■ Given passage
▼

After more than 5 years of behind the scenes bureaucratic warfare with US EPA, on Feb., 2002, Alex Nussbaum then with the Bergen Record wrote:

The federal Environmental Protection Agency gave preliminary approval to the plan last year, but it has yet to make the decision final a move that could clear the way for the New Jersey plan to be replicated elsewhere in the country. Now, the approval could be held up by the review of the EPA’s inspector general, an independent watchdog within the agency.

A bad report could be a rebuke for EPA chief Christie Whitman, New Jersey’s governor until she joined the Bush administration. She ushered in the trading program while in Trenton and has said she wants to use similar market-based efforts in other environmental areas.

▲

■ Parts of the exercise
a. Reproduce the EPA passage word for word, starting with "After more than" and going on through "watchdog within the agency.".
b. In the EPA passage, which newspaper was Alex Nussbaum with when he wrote the quoted piece?
c. Translate this sentence from the EPA passage into Spanish: "A bad report could be a rebuke for EPA chief Christie Whitman, New Jersey’s governor until she joined the Bush administration."

■ Supplied information
▼

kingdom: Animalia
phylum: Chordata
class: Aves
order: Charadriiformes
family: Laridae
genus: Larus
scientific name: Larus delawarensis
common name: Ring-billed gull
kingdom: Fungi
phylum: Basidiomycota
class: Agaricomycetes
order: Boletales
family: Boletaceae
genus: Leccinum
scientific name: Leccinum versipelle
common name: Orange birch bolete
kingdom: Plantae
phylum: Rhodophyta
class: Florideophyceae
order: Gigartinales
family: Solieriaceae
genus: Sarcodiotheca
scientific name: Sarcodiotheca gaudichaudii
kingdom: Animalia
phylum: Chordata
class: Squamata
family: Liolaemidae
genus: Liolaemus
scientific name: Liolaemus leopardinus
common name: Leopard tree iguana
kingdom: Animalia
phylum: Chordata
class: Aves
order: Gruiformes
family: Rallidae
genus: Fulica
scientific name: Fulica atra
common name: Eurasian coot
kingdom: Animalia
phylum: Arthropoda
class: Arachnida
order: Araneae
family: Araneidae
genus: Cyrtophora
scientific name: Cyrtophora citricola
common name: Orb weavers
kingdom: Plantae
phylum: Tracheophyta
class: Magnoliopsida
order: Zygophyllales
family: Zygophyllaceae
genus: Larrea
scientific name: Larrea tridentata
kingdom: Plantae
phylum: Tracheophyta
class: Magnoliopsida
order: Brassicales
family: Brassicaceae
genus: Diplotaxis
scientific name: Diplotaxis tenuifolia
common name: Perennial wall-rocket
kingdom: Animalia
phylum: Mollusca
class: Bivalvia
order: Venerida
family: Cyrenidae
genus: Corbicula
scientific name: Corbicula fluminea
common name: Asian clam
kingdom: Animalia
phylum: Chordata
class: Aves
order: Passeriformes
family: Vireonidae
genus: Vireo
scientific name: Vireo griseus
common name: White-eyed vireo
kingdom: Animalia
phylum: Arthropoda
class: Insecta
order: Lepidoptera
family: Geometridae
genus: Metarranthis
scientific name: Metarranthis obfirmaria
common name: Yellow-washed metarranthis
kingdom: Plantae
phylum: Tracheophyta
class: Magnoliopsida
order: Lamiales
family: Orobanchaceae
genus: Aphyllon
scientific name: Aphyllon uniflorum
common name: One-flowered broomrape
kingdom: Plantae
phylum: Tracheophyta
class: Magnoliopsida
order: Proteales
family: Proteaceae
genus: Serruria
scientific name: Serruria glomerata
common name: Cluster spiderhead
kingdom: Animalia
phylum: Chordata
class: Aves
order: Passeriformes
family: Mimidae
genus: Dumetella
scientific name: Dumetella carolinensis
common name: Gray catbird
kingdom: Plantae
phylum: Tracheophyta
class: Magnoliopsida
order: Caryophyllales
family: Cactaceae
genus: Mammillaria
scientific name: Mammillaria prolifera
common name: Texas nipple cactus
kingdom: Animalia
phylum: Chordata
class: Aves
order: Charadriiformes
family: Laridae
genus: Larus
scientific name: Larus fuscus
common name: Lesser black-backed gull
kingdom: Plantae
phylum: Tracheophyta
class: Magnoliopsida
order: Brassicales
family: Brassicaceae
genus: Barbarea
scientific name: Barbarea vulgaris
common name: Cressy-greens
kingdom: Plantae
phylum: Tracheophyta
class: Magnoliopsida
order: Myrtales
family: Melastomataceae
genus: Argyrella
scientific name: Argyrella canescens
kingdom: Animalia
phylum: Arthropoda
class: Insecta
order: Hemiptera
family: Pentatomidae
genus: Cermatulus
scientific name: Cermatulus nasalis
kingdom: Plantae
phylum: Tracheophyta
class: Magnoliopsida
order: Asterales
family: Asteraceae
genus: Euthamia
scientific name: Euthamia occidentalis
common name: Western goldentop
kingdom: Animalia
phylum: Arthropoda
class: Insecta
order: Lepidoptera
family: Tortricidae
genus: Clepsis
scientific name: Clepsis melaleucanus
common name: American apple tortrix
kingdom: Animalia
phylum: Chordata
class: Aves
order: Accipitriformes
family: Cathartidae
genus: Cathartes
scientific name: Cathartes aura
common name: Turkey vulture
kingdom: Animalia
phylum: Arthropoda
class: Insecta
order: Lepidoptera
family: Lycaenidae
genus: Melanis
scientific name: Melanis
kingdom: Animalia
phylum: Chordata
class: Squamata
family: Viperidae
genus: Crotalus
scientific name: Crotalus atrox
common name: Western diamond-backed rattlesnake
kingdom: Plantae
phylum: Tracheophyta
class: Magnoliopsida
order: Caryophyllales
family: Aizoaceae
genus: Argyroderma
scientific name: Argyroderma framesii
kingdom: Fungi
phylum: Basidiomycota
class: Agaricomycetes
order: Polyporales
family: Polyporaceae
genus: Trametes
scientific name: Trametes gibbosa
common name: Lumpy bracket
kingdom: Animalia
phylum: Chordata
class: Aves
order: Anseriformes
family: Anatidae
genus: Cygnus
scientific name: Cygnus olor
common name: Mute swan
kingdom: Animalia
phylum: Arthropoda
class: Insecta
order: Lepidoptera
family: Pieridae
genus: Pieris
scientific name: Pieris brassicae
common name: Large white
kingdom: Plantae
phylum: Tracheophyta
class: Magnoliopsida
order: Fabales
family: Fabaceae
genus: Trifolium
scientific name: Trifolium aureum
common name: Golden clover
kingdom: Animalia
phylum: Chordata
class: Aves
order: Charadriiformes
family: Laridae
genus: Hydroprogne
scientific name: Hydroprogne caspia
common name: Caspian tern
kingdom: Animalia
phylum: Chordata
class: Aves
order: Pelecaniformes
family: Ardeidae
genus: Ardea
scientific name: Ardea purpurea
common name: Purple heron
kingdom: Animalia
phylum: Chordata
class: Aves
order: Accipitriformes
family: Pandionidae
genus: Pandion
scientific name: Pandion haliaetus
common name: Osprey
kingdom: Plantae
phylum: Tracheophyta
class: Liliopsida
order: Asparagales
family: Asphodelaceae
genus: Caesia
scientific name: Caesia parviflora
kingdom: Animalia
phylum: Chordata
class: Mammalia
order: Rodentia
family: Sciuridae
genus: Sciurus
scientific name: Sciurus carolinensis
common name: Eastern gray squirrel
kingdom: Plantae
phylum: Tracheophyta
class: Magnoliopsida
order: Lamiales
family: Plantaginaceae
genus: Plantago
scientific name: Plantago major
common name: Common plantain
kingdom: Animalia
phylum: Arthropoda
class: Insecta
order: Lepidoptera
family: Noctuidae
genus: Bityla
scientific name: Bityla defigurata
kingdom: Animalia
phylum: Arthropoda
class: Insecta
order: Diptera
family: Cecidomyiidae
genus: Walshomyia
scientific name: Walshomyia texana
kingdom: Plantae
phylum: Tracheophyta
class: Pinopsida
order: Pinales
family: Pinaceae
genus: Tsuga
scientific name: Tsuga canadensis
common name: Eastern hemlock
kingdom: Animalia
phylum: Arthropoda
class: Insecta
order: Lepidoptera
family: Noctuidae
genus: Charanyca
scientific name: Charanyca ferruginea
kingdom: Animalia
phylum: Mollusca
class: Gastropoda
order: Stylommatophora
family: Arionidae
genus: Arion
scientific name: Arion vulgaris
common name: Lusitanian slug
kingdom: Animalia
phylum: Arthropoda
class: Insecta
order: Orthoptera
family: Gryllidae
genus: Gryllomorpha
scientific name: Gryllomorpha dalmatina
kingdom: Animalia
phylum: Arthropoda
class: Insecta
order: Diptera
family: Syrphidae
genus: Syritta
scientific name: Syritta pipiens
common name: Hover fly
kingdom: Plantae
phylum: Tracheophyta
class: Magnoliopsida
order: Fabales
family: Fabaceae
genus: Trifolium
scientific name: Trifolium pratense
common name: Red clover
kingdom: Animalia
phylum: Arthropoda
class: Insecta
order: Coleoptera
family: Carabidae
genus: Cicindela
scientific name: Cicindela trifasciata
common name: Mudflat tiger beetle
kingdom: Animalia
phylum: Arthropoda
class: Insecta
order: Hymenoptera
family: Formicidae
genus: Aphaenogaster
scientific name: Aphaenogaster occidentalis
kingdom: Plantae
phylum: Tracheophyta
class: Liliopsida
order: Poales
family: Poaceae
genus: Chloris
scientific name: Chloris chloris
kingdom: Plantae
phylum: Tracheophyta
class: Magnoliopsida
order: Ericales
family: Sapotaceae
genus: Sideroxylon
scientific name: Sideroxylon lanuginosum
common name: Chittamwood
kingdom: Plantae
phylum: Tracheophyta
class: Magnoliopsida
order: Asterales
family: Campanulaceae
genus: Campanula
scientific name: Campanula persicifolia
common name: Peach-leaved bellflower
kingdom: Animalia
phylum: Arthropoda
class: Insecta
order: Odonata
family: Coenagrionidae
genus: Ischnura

▲

■ Expected results
a.
After more than 5 years of behind the scenes bureaucratic warfare with US EPA, on Feb., 2002, Alex Nussbaum then with the Bergen Record wrote:

The federal Environmental Protection Agency gave preliminary approval to the plan last year, but it has yet to make the decision final a move that could clear the way for the New Jersey plan to be replicated elsewhere in the country. Now, the approval could be held up by the review of the EPA’s inspector general, an independent watchdog within the agency.

b. The Bergen Record.

c. Un informe desfavorable podría suponer una reprimenda para la jefa de la EPA, Christie Whitman, gobernadora de Nueva Jersey hasta que se unió a la administración Bush.